The successful organizing of national resources to supply military demands obviously depended, in the last instance, upon the education of the people to a desire for service and sacrifice. The Liberty Loan campaigns, the appeals of Hoover, and the Fuel Administration, all were of importance in producing such morale. In addition the Council of National Defense, through the Committee on Public Information, spread pamphlets emphasizing the issues of the war and the objects for which we were fighting. At every theater and moving-picture show, in the factories during the noon hours, volunteer speakers told briefly of the needs of the Government and appealed for cooperation. These were the so-called ”Four Minute Men.” The most noted artists gave their talent to covering the billboards with patriotic and informative posters. Blue Devils who had fought at Verdun, captured tanks, and airplanes, were paraded in order to bring home the realities of the life and death struggle in which America was engaged. The popular response was inspiring. In the face of the national enthusiasm the much-vaunted plans of the German Government for raising civil disturbance fell to the ground. Labor was sometimes disorganized by German propaganda; destruction of property or war material was accomplished by German agents; and valuable information sometimes leaked out to the enemy. But the danger was always kept in check by the Department of Justice and also by a far-reaching citizen organization, the American Protective League. Equally surprising was the lack of opposition to the war on the part of pacifists and socialists. It was rare to find the ”sedition” for which some of them were punished, perhaps over-promptly, translated from words to actions.

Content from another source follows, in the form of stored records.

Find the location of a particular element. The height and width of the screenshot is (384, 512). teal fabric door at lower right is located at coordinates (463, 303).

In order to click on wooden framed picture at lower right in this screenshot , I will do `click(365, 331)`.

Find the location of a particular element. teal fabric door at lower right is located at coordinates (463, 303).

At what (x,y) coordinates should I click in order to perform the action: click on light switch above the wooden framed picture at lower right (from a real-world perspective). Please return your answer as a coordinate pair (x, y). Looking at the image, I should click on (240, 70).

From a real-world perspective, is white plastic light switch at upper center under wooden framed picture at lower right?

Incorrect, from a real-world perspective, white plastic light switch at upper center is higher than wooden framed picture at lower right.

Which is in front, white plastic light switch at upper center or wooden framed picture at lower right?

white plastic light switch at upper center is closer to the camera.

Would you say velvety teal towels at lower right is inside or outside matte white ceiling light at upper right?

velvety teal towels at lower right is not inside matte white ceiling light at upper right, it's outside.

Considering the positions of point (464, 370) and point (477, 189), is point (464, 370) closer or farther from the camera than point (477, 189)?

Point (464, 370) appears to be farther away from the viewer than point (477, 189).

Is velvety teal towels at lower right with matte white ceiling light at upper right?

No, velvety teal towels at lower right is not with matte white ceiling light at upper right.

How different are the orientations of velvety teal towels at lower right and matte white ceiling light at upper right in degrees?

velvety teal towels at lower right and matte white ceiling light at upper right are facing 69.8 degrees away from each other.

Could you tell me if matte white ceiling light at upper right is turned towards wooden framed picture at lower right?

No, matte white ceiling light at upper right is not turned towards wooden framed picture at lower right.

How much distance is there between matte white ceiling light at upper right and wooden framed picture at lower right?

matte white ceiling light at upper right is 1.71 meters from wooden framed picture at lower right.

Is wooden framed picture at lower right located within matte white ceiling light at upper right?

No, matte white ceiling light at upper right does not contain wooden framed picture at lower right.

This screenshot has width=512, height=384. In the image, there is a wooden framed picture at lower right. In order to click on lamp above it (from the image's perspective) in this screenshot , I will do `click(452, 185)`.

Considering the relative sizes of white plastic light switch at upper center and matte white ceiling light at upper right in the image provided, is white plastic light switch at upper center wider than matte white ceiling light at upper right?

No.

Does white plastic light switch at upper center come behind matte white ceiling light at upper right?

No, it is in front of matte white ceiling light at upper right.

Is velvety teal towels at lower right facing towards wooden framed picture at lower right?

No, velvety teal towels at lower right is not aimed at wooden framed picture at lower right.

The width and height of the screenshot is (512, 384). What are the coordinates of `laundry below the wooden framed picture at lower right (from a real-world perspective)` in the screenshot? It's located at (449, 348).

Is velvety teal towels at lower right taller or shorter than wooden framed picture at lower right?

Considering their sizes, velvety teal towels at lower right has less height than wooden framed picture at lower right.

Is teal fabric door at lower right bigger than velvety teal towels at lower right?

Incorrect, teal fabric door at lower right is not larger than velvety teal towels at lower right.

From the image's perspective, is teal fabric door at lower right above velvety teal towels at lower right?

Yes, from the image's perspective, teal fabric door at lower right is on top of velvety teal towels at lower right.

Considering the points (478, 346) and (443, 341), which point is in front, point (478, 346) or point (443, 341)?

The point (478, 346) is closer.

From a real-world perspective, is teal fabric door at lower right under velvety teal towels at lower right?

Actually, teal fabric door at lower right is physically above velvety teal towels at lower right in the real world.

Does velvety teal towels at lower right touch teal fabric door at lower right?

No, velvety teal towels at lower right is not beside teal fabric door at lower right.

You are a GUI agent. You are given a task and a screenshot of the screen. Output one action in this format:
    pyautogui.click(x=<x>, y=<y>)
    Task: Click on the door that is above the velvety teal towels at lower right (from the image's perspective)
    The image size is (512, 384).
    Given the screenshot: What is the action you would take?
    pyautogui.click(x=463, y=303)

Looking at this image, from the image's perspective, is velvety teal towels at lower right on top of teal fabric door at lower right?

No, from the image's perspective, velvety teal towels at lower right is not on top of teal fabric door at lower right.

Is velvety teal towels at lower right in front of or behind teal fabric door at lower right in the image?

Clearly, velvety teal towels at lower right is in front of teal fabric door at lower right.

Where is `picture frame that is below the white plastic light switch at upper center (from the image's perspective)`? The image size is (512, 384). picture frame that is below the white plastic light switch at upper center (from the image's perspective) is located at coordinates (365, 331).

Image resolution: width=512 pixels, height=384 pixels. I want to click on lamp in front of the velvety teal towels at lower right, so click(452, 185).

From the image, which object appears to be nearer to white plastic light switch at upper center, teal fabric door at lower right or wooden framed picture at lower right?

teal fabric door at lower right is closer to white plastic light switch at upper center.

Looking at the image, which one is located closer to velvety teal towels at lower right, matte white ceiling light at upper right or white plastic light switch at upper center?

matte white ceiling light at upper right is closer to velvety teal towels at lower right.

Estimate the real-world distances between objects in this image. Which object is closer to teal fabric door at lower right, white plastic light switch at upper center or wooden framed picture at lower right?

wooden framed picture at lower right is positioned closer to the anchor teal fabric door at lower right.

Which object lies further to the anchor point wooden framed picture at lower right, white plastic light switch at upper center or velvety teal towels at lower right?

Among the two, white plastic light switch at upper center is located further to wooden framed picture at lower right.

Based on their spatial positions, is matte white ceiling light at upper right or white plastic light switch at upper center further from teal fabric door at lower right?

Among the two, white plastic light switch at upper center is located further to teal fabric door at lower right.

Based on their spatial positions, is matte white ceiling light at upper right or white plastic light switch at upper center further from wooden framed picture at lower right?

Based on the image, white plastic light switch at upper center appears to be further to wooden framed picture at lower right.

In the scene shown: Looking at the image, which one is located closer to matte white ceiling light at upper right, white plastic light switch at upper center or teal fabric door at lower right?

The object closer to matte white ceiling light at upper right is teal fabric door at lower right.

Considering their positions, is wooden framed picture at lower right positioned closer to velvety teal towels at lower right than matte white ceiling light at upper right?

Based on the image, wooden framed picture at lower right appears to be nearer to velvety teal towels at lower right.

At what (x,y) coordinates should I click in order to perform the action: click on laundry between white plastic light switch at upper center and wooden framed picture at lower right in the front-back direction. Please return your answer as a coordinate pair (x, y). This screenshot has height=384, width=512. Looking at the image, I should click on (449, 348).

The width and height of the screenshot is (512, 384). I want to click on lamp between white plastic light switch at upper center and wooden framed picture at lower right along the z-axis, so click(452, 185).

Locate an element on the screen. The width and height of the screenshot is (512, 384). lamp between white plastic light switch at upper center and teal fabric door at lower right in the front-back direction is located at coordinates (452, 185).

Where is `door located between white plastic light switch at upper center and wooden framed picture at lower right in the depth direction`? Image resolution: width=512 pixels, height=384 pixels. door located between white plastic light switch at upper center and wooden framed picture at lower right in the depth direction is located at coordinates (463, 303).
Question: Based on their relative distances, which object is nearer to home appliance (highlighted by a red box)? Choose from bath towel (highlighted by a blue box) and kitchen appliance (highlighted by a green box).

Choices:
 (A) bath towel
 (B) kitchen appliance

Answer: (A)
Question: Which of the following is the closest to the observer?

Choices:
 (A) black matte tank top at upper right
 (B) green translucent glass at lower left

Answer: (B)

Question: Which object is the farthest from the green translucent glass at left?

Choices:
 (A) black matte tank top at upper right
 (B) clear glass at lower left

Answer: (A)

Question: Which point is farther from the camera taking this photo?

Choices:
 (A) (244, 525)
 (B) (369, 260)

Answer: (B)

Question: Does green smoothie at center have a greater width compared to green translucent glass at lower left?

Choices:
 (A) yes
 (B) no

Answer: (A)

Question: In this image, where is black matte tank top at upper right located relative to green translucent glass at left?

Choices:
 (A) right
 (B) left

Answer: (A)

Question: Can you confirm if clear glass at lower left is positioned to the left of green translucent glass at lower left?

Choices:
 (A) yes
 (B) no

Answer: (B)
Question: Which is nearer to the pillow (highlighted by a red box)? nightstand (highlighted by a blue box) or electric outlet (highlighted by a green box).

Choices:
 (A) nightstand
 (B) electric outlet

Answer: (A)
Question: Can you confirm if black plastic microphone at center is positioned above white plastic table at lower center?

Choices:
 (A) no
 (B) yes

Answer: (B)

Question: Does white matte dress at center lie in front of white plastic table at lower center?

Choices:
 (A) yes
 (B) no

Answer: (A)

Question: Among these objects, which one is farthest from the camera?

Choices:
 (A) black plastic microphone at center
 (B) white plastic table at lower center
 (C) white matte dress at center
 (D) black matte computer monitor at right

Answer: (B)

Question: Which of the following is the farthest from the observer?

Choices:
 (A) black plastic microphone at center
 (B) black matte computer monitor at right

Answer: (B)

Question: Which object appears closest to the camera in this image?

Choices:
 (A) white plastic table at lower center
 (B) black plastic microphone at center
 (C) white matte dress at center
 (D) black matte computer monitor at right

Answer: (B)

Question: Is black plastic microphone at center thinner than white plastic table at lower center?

The organization of the industrial resources of the nation was complicated by the same conditions that affected the purely military problems--decentralization and the emergency demands that resulted from the sudden decision to send a large expeditionary force to France. The various organizing boards were so many individual solutions for individual problems. At the beginning of the war the Council of National Defense represented the only attempt at a central business organization, and as time went on the importance and the influence of the Council diminished. The effects of decentralization became painfully apparent during the bitter cold of the winter months, when the fuel, transportation, and food crises combined to threaten almost complete paralysis of the economic and military mobilization.
The distrust and discouragement that followed brought forth furious attacks upon the President's war policies, led not merely by Roosevelt and Republican enemies of the Administration, but by Democratic Senators.